### Action item
Rewrite the lines below as a two-column CSV with the columns "prompt" and "reading" and one row per line. Put each line's text and its answer in one quoted field each, with line breaks replaced by spaces, and leave out the pictures.

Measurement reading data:
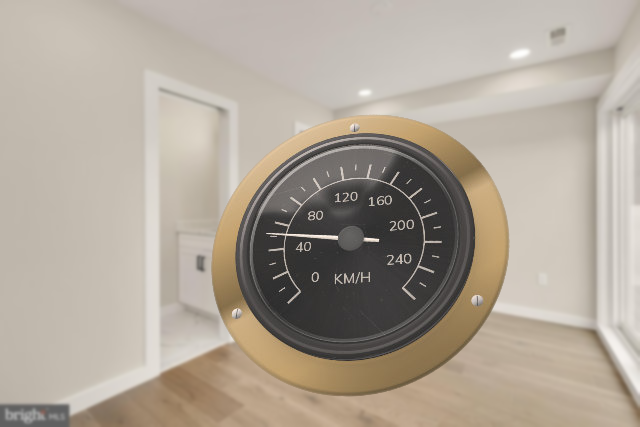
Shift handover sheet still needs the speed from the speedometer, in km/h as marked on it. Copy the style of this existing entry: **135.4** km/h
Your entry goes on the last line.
**50** km/h
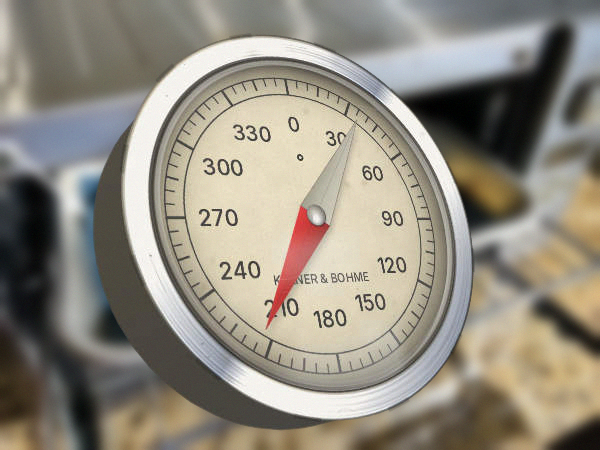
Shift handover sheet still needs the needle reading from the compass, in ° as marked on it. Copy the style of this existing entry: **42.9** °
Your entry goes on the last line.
**215** °
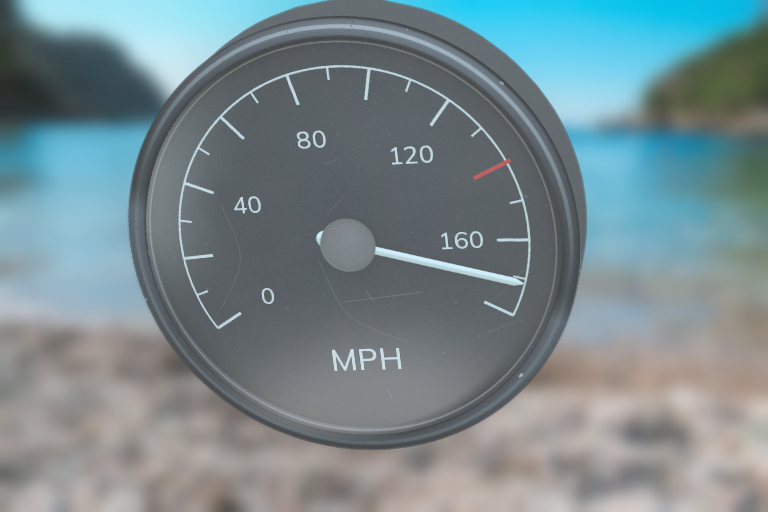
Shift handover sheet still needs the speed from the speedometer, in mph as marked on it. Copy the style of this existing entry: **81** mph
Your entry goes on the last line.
**170** mph
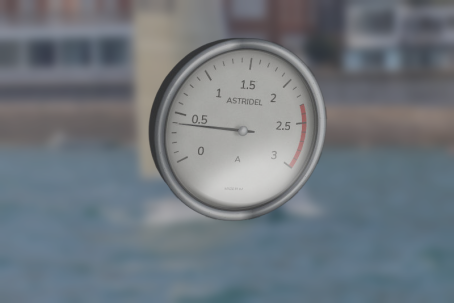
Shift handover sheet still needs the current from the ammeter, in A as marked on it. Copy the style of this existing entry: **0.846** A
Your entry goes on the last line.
**0.4** A
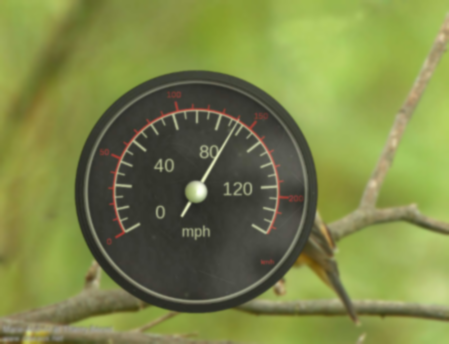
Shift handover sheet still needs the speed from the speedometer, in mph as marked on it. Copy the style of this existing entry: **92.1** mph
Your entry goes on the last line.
**87.5** mph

### Result
prompt,reading
"Shift handover sheet still needs the speed from the speedometer, in km/h as marked on it. Copy the style of this existing entry: **135.4** km/h Your entry goes on the last line.","**50** km/h"
"Shift handover sheet still needs the needle reading from the compass, in ° as marked on it. Copy the style of this existing entry: **42.9** ° Your entry goes on the last line.","**215** °"
"Shift handover sheet still needs the speed from the speedometer, in mph as marked on it. Copy the style of this existing entry: **81** mph Your entry goes on the last line.","**170** mph"
"Shift handover sheet still needs the current from the ammeter, in A as marked on it. Copy the style of this existing entry: **0.846** A Your entry goes on the last line.","**0.4** A"
"Shift handover sheet still needs the speed from the speedometer, in mph as marked on it. Copy the style of this existing entry: **92.1** mph Your entry goes on the last line.","**87.5** mph"